Estes italianos, sempre (publicado originalmente em 1/6/2010)

A Itália começou a se sobressair no cenário cinematográfico mundial justo na época em que todo o mundo estava desgastado com as destruições da Segunda Guerra Mundial, em meados de 1945, quando o confronto bélico se encerrou. Iniciava-se a era do neorrealismo. Nela, vários diretores contavam em seus trabalhos com atores amadores. Tinham, como dizia Nelson Rodrigues, a palavra suada, captada na hora. E disto o planeta necessitava: se ver nas telonas. Desta forma, Vittorio DeSica, Federico Fellini, Vittorio Gassmann, entre outros, catavam, literalmente, gente nas ruas para montar as obras. Esta forma de fazer o cinema fixou-se de tal forma nas veias dos italianos que até hoje se pratica o neorrealismo, no século 21.

'Eu Não Tenho Medo' (2003) vem neste ritmo. A história é surpreendente do meio para o seu final e prende o público em 100% do tempo. Tudo acontece numa vila simples do país da bota em 1978, em um dos verões europeus mais quentes de todos os tempos (o longa é baseado em fatos reais). Rodeado pelas plantações de trigo, a casa de Michele (Giuseppe Cristiano) é cheia de adultos que conversam e tramam não se sabe o quê. Enquanto isto, Michele e outros cinco amigos se divertem. Mas um dia, o menino acha um esconderijo. O que terá nele? Um monstro? Um marciano? Um assassino de crianças? Ou meramente alguém que está sofrendo muito? O medo impede o garoto de ver. Porém, óbvio, ele voltará ali em breve.

As lições que 'Eu Não Tenho Medo' nos dá são as de superar traumas, descobrir a coragem que está dentro de você e sempre desconfiar de todo mundo. O diretor Gabrielle Salvatores trabalhou na maioria com atores quase puros, na acepção da palavra, profissionalmente. E esta 'virgindade' dos envolvidos na película deixa a fita mais apetitosa de se assistir. Salvatores, propositalmente ou não, homenageou os seus colegas dos anos 40, 50, 60. A obra poderia perfeitamente ser levada a 53, por exemplo, com a atriz Silvia Mangano, Carlo Pisacane e V.Gassmann como protagonistas. Aliás, me veio agora a comparação com 'Os Eternos Desconhecidos' (58), que mistura mocinhos e bandidos na bacia. É roteiro semelhante, mas sério.

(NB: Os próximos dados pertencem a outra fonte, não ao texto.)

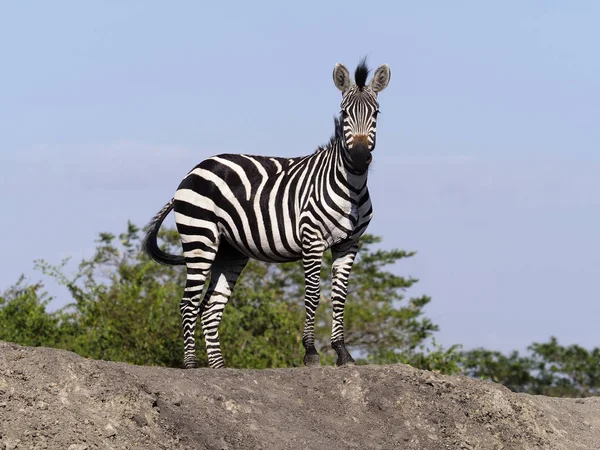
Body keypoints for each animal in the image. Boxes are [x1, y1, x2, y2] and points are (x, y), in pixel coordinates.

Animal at [143, 59, 392, 370]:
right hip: (200, 237)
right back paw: (191, 365)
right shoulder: (312, 239)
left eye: (376, 113)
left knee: (211, 307)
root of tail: (194, 170)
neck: (352, 188)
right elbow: (313, 295)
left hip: (230, 250)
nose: (359, 158)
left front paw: (343, 352)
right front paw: (311, 352)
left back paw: (220, 369)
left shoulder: (349, 244)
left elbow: (339, 297)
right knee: (188, 303)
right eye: (345, 113)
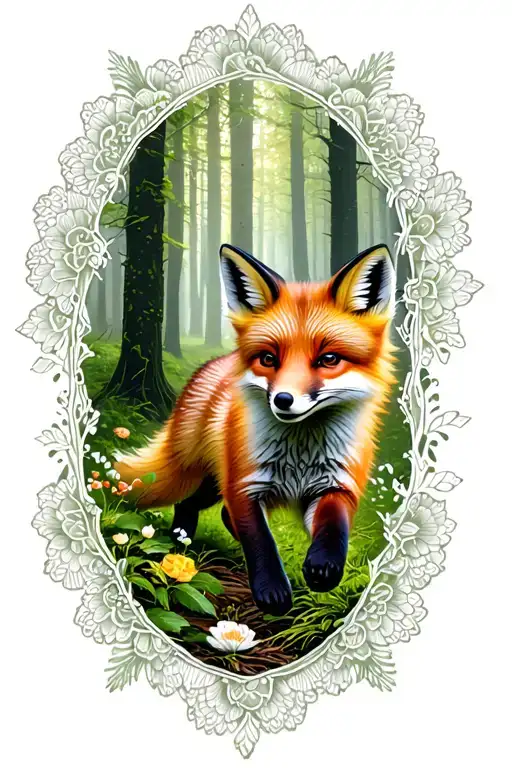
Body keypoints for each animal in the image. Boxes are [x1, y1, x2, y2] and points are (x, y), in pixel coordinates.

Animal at [116, 242, 396, 616]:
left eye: (329, 359)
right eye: (268, 359)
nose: (283, 399)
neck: (300, 454)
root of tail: (207, 369)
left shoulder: (336, 484)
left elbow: (334, 528)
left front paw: (323, 568)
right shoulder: (244, 486)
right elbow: (259, 541)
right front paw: (272, 591)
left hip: (216, 484)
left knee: (216, 511)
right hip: (211, 476)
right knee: (191, 503)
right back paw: (179, 541)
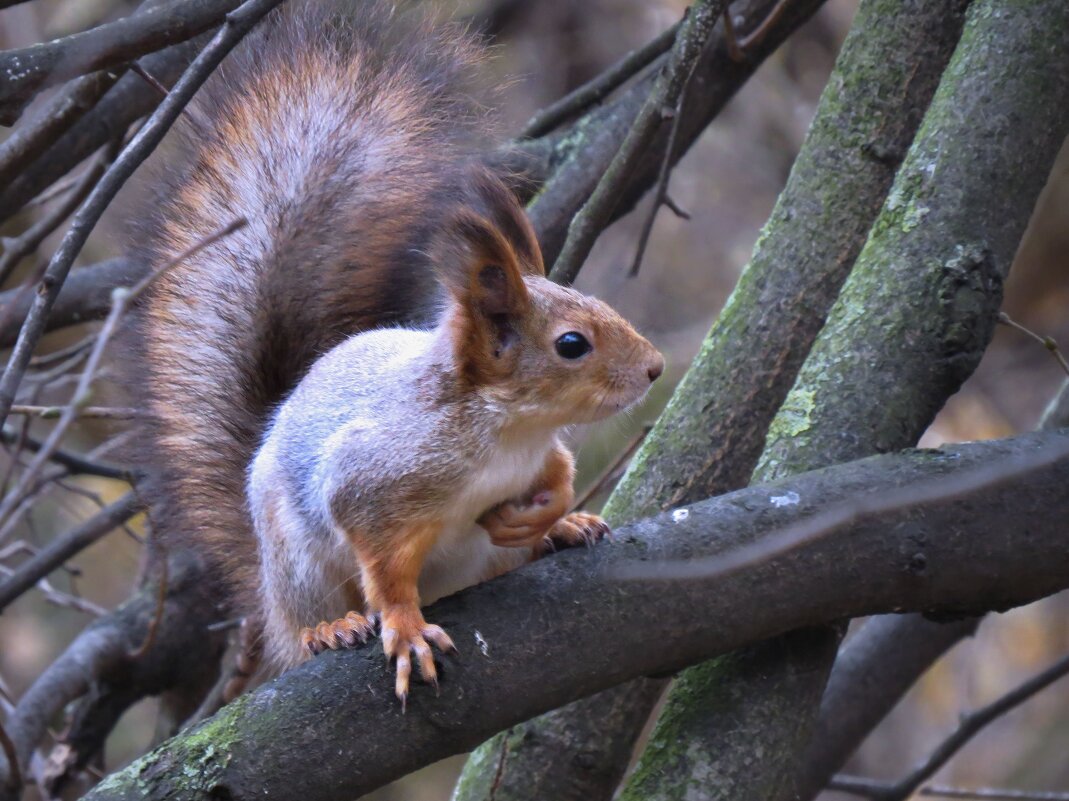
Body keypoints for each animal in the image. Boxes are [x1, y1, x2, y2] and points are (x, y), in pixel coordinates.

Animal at [129, 0, 662, 701]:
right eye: (572, 344)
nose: (654, 368)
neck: (510, 432)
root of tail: (269, 604)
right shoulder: (376, 481)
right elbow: (383, 565)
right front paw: (405, 628)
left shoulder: (538, 454)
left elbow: (558, 474)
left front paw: (547, 513)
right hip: (296, 563)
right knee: (311, 613)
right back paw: (328, 629)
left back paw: (558, 535)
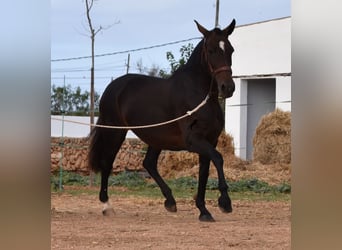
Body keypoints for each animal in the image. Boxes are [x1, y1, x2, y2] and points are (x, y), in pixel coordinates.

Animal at [89, 20, 235, 223]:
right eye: (212, 50)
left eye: (230, 50)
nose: (228, 88)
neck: (200, 96)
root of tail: (113, 87)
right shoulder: (194, 141)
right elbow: (219, 159)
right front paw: (225, 202)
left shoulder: (210, 141)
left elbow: (204, 172)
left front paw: (204, 210)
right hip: (115, 132)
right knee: (107, 163)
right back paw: (106, 206)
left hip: (155, 137)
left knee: (148, 163)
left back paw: (170, 201)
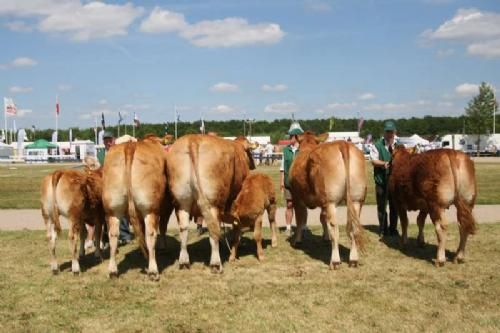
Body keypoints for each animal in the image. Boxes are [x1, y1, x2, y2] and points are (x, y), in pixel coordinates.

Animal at [101, 136, 172, 278]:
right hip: (150, 208)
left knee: (113, 235)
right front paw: (163, 247)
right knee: (151, 234)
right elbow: (162, 227)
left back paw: (112, 270)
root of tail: (130, 146)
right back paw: (153, 270)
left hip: (112, 209)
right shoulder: (166, 208)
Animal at [166, 134, 256, 272]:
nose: (253, 165)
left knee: (184, 228)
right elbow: (236, 224)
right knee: (213, 228)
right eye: (250, 151)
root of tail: (193, 139)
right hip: (212, 204)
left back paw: (184, 262)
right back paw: (216, 263)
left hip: (182, 203)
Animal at [286, 131, 368, 268]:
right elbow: (322, 218)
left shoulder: (297, 197)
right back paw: (353, 260)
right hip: (356, 200)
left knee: (334, 228)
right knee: (354, 228)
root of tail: (342, 143)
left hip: (331, 201)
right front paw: (325, 238)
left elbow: (300, 219)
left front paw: (297, 240)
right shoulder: (322, 202)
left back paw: (334, 261)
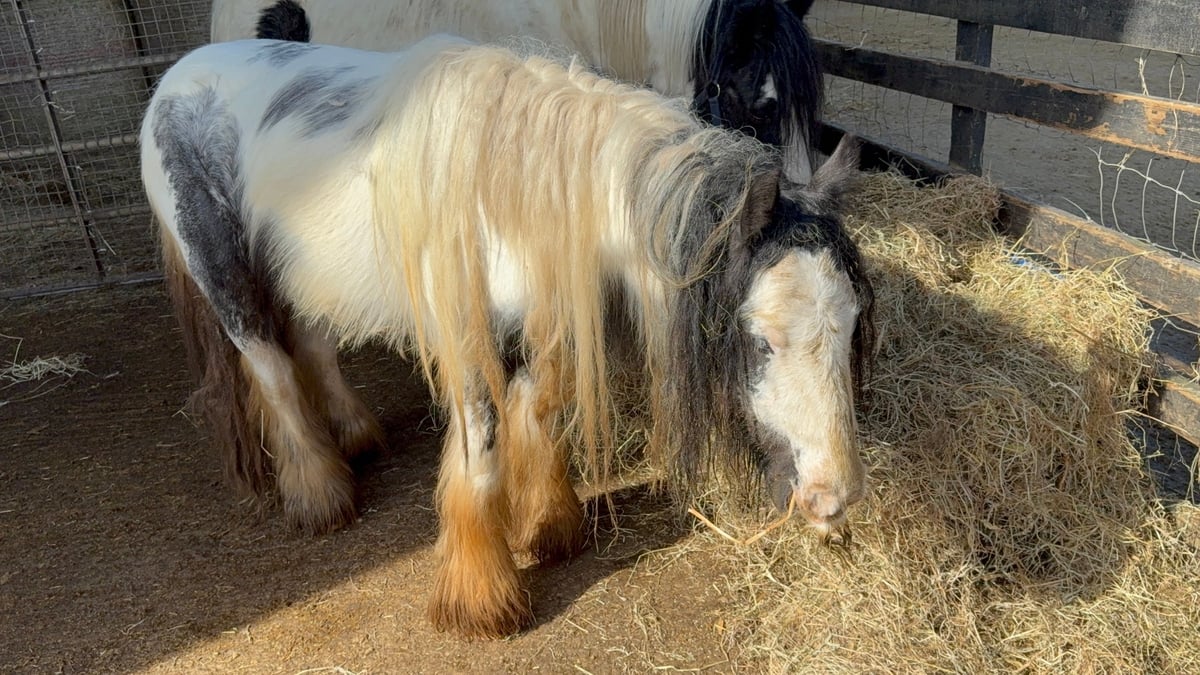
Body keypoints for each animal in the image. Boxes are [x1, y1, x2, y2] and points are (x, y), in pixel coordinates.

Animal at [140, 36, 873, 639]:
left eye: (852, 326)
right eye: (761, 340)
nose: (833, 499)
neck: (524, 185)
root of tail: (172, 84)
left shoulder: (542, 328)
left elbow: (541, 412)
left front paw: (549, 525)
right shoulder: (469, 347)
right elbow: (483, 450)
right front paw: (479, 600)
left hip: (307, 278)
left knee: (314, 347)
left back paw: (355, 436)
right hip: (224, 276)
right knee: (271, 370)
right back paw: (320, 494)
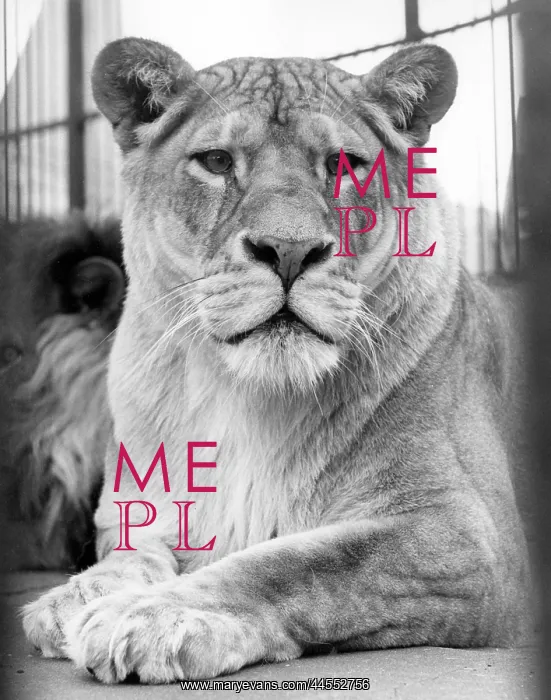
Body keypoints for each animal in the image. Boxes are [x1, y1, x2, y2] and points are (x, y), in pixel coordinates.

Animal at [22, 38, 533, 683]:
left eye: (343, 166)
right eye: (216, 162)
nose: (289, 251)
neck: (246, 395)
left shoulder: (468, 537)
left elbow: (296, 565)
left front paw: (153, 615)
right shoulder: (138, 511)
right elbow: (129, 556)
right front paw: (76, 596)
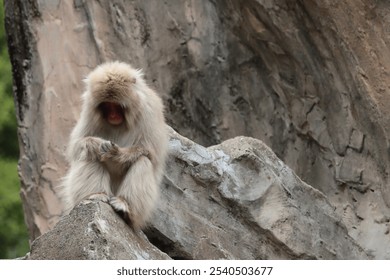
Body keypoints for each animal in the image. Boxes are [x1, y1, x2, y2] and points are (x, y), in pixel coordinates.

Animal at [61, 61, 169, 230]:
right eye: (106, 105)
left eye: (117, 106)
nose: (112, 115)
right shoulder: (89, 109)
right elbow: (77, 145)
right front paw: (95, 144)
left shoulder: (150, 109)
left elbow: (151, 153)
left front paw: (115, 153)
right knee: (89, 155)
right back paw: (96, 194)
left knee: (142, 160)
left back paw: (124, 205)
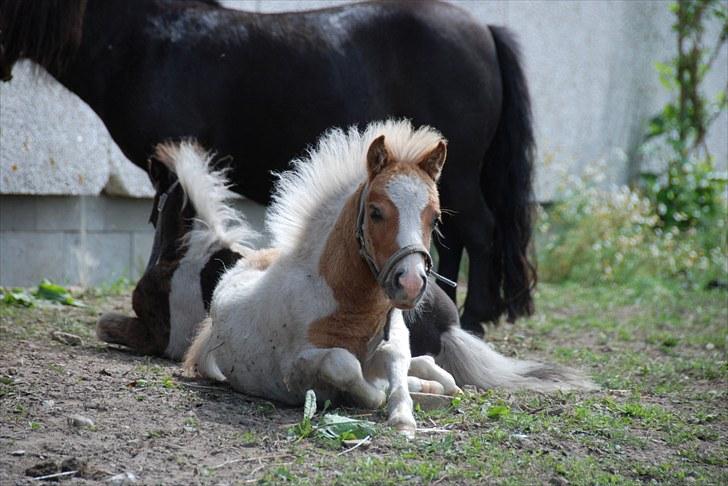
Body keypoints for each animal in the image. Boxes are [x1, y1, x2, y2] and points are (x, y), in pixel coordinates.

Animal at [0, 0, 536, 332]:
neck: (147, 44)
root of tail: (484, 30)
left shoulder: (172, 169)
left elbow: (172, 227)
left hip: (459, 176)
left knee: (480, 234)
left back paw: (475, 317)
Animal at [99, 119, 596, 434]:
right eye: (376, 212)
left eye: (434, 217)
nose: (411, 284)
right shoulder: (296, 370)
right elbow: (347, 367)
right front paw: (386, 398)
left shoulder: (394, 336)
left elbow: (401, 368)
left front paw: (407, 410)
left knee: (433, 367)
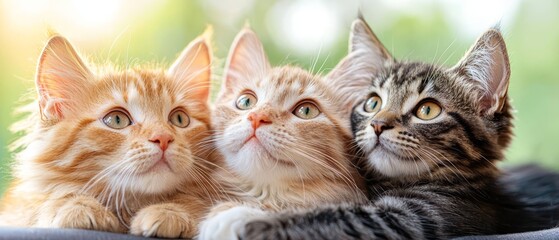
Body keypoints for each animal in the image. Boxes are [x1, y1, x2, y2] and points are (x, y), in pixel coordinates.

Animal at [0, 31, 220, 238]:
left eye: (180, 119)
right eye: (116, 119)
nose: (163, 138)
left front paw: (171, 211)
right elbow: (53, 196)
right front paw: (78, 206)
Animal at [242, 17, 559, 239]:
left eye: (427, 110)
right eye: (372, 103)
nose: (378, 124)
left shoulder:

Cheio de qualidades, o filme mal aterrizou no Brasil. Era de se supor. Italiano, de vertente bastante independente, 'Eu Não Tenho Medo' é o típico longa que 'não chama público'. Qual a razão? A resposta é fácil: o povo só quer saber de scripts açucarados, de riso mole e de entendimento mais raso ainda. E isto 'chama público'. É uma vergonha, não? Caso você deseje encontrar, terá de escarafunchar até os limites da locadora. Mesmo assim o suor virá. Todavia, a recompensa é boa, pois a película vale cada minuto visto.

Comentar a fita é difícil. Se dou uma pistazinha sequer, cai por terra todo mistério delicioso. Notem o esforço das crianças diante das câmeras, principalmente o intérprete de Fillipo, Mattia DiPierro. Além de ser lindo, convence e esbanja experiência que nem tem. Palmas ao conjunto de 'Eu Não Tenho Medo'.